For the entries that follow, tally the lines holding the string "Galvão". Give the total and nothing else.
(Available records begins)
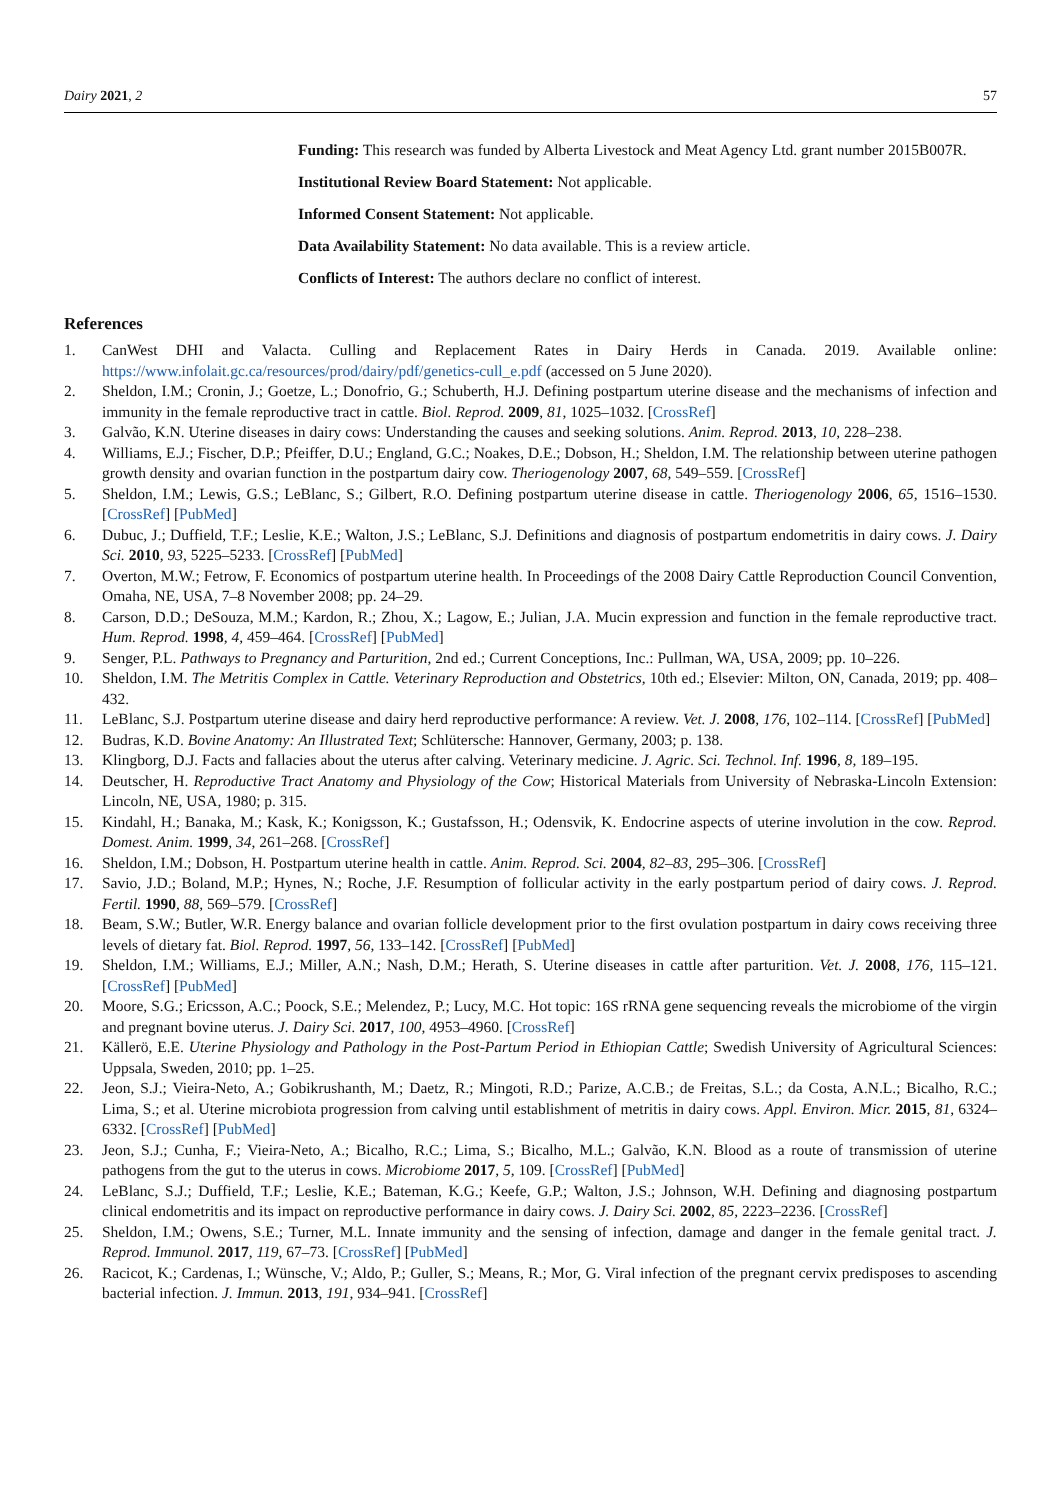Dairy 2021, 2 57
Funding: This research was funded by Alberta Livestock and Meat Agency Ltd. grant number 2015B007R.
Institutional Review Board Statement: Not applicable.
Informed Consent Statement: Not applicable.
Data Availability Statement: No data available. This is a review article.
Conflicts of Interest: The authors declare no conflict of interest.
References
1. CanWest DHI and Valacta. Culling and Replacement Rates in Dairy Herds in Canada. 2019. Available online: https://www.infolait.gc.ca/resources/prod/dairy/pdf/genetics-cull_e.pdf (accessed on 5 June 2020).
2. Sheldon, I.M.; Cronin, J.; Goetze, L.; Donofrio, G.; Schuberth, H.J. Defining postpartum uterine disease and the mechanisms of infection and immunity in the female reproductive tract in cattle. Biol. Reprod. 2009, 81, 1025–1032. [CrossRef]
3. Galvão, K.N. Uterine diseases in dairy cows: Understanding the causes and seeking solutions. Anim. Reprod. 2013, 10, 228–238.
4. Williams, E.J.; Fischer, D.P.; Pfeiffer, D.U.; England, G.C.; Noakes, D.E.; Dobson, H.; Sheldon, I.M. The relationship between uterine pathogen growth density and ovarian function in the postpartum dairy cow. Theriogenology 2007, 68, 549–559. [CrossRef]
5. Sheldon, I.M.; Lewis, G.S.; LeBlanc, S.; Gilbert, R.O. Defining postpartum uterine disease in cattle. Theriogenology 2006, 65, 1516–1530. [CrossRef] [PubMed]
6. Dubuc, J.; Duffield, T.F.; Leslie, K.E.; Walton, J.S.; LeBlanc, S.J. Definitions and diagnosis of postpartum endometritis in dairy cows. J. Dairy Sci. 2010, 93, 5225–5233. [CrossRef] [PubMed]
7. Overton, M.W.; Fetrow, F. Economics of postpartum uterine health. In Proceedings of the 2008 Dairy Cattle Reproduction Council Convention, Omaha, NE, USA, 7–8 November 2008; pp. 24–29.
8. Carson, D.D.; DeSouza, M.M.; Kardon, R.; Zhou, X.; Lagow, E.; Julian, J.A. Mucin expression and function in the female reproductive tract. Hum. Reprod. 1998, 4, 459–464. [CrossRef] [PubMed]
9. Senger, P.L. Pathways to Pregnancy and Parturition, 2nd ed.; Current Conceptions, Inc.: Pullman, WA, USA, 2009; pp. 10–226.
10. Sheldon, I.M. The Metritis Complex in Cattle. Veterinary Reproduction and Obstetrics, 10th ed.; Elsevier: Milton, ON, Canada, 2019; pp. 408–432.
11. LeBlanc, S.J. Postpartum uterine disease and dairy herd reproductive performance: A review. Vet. J. 2008, 176, 102–114. [CrossRef] [PubMed]
12. Budras, K.D. Bovine Anatomy: An Illustrated Text; Schlütersche: Hannover, Germany, 2003; p. 138.
13. Klingborg, D.J. Facts and fallacies about the uterus after calving. Veterinary medicine. J. Agric. Sci. Technol. Inf. 1996, 8, 189–195.
14. Deutscher, H. Reproductive Tract Anatomy and Physiology of the Cow; Historical Materials from University of Nebraska-Lincoln Extension: Lincoln, NE, USA, 1980; p. 315.
15. Kindahl, H.; Banaka, M.; Kask, K.; Konigsson, K.; Gustafsson, H.; Odensvik, K. Endocrine aspects of uterine involution in the cow. Reprod. Domest. Anim. 1999, 34, 261–268. [CrossRef]
16. Sheldon, I.M.; Dobson, H. Postpartum uterine health in cattle. Anim. Reprod. Sci. 2004, 82–83, 295–306. [CrossRef]
17. Savio, J.D.; Boland, M.P.; Hynes, N.; Roche, J.F. Resumption of follicular activity in the early postpartum period of dairy cows. J. Reprod. Fertil. 1990, 88, 569–579. [CrossRef]
18. Beam, S.W.; Butler, W.R. Energy balance and ovarian follicle development prior to the first ovulation postpartum in dairy cows receiving three levels of dietary fat. Biol. Reprod. 1997, 56, 133–142. [CrossRef] [PubMed]
19. Sheldon, I.M.; Williams, E.J.; Miller, A.N.; Nash, D.M.; Herath, S. Uterine diseases in cattle after parturition. Vet. J. 2008, 176, 115–121. [CrossRef] [PubMed]
20. Moore, S.G.; Ericsson, A.C.; Poock, S.E.; Melendez, P.; Lucy, M.C. Hot topic: 16S rRNA gene sequencing reveals the microbiome of the virgin and pregnant bovine uterus. J. Dairy Sci. 2017, 100, 4953–4960. [CrossRef]
21. Källerö, E.E. Uterine Physiology and Pathology in the Post-Partum Period in Ethiopian Cattle; Swedish University of Agricultural Sciences: Uppsala, Sweden, 2010; pp. 1–25.
22. Jeon, S.J.; Vieira-Neto, A.; Gobikrushanth, M.; Daetz, R.; Mingoti, R.D.; Parize, A.C.B.; de Freitas, S.L.; da Costa, A.N.L.; Bicalho, R.C.; Lima, S.; et al. Uterine microbiota progression from calving until establishment of metritis in dairy cows. Appl. Environ. Micr. 2015, 81, 6324–6332. [CrossRef] [PubMed]
23. Jeon, S.J.; Cunha, F.; Vieira-Neto, A.; Bicalho, R.C.; Lima, S.; Bicalho, M.L.; Galvão, K.N. Blood as a route of transmission of uterine pathogens from the gut to the uterus in cows. Microbiome 2017, 5, 109. [CrossRef] [PubMed]
24. LeBlanc, S.J.; Duffield, T.F.; Leslie, K.E.; Bateman, K.G.; Keefe, G.P.; Walton, J.S.; Johnson, W.H. Defining and diagnosing postpartum clinical endometritis and its impact on reproductive performance in dairy cows. J. Dairy Sci. 2002, 85, 2223–2236. [CrossRef]
25. Sheldon, I.M.; Owens, S.E.; Turner, M.L. Innate immunity and the sensing of infection, damage and danger in the female genital tract. J. Reprod. Immunol. 2017, 119, 67–73. [CrossRef] [PubMed]
26. Racicot, K.; Cardenas, I.; Wünsche, V.; Aldo, P.; Guller, S.; Means, R.; Mor, G. Viral infection of the pregnant cervix predisposes to ascending bacterial infection. J. Immun. 2013, 191, 934–941. [CrossRef]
(Available records ends)
Solution to this exercise:
2